Mr. de la Pava’s new book, Lost Empress, is another overstuffed portmanteau—half farce, half serious social novel, half compendium of meditations on everything from Joni Mitchell’s early albums to the superiority of football’s 4-3 defensive alignment. That’s three halves, but as with A Naked Singularity,Lost Empress feels bigger than a single book. It gives you your money’s worth ... Lost Empress can feel loose and arbitrary, and it takes a while for its many moving parts to start humming. But once this monster of a book gathers momentum, it carries the reader into a teeming, complex world guided by a logic that’s never far removed from lunacy.
So does de la Pava’s old-school autodidacticism mean that his work is uncontaminated by influence, something new under the literary sun? In most ways no, but in some important and thrilling ways yes ... The style, of course, is the extraordinary thing, as it would need to be to unite all the elements of a novel of this length and sprawl. It is colloquial in tempo yet nerdy in content, divinely detached yet intimately casual in tone, impossibly learned and improvisational at the same time. If de la Pava has a signature move, it’s to zoom out from a highly specific action or bit of characterization in order to generalize about or extrapolate from it, while still holding on to the speech-replicating sentence structures that ground that action in a kind of conversational specificity.

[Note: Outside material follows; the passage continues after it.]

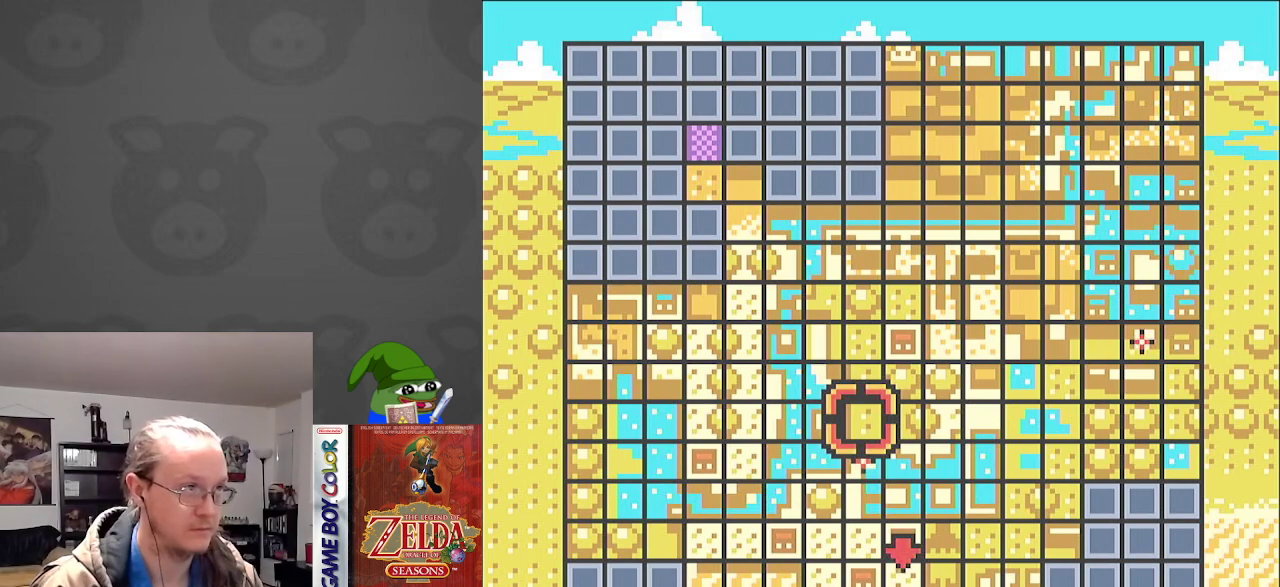
{"buttons": [], "events": [[217, "SELECT", "down"], [400, "SELECT", "up"]]}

Boldly billing itself as 'a protest,' the book takes hold of American football and duly hot-wires it to the national grid, so that the sparks jump across a matrix that extends from stadium sport to the prison system to a shadowy criminal cartel known as the Absence. Reading it is a little like being accosted by a brilliant conspiracy theorist on the night bus home: assuming we go with the flow and ward off the occasional moments of outright exasperation, we may just come away converted ... Lost Empress gives us the author as ringmaster and his characters as show ponies. No doubt a more exacting editor would have tidied the novel’s rougher edges. They might have fleshed out its inhabitants and closed off various avenues of inquiry, thereby ensuring a more coherent end product. But in so doing they would have risked breaking its spirit, short-circuiting the book’s crazed interconnectivity. Far better, on balance, to leave the thing as it is: a teeming microcosm of the American Dream and its relationship to a network of oppressive social systems. Lost Empress is zealous and unruly, jolting and uproarious; it’s all over the map. But what it lacks in rigor it more than makes up for in life.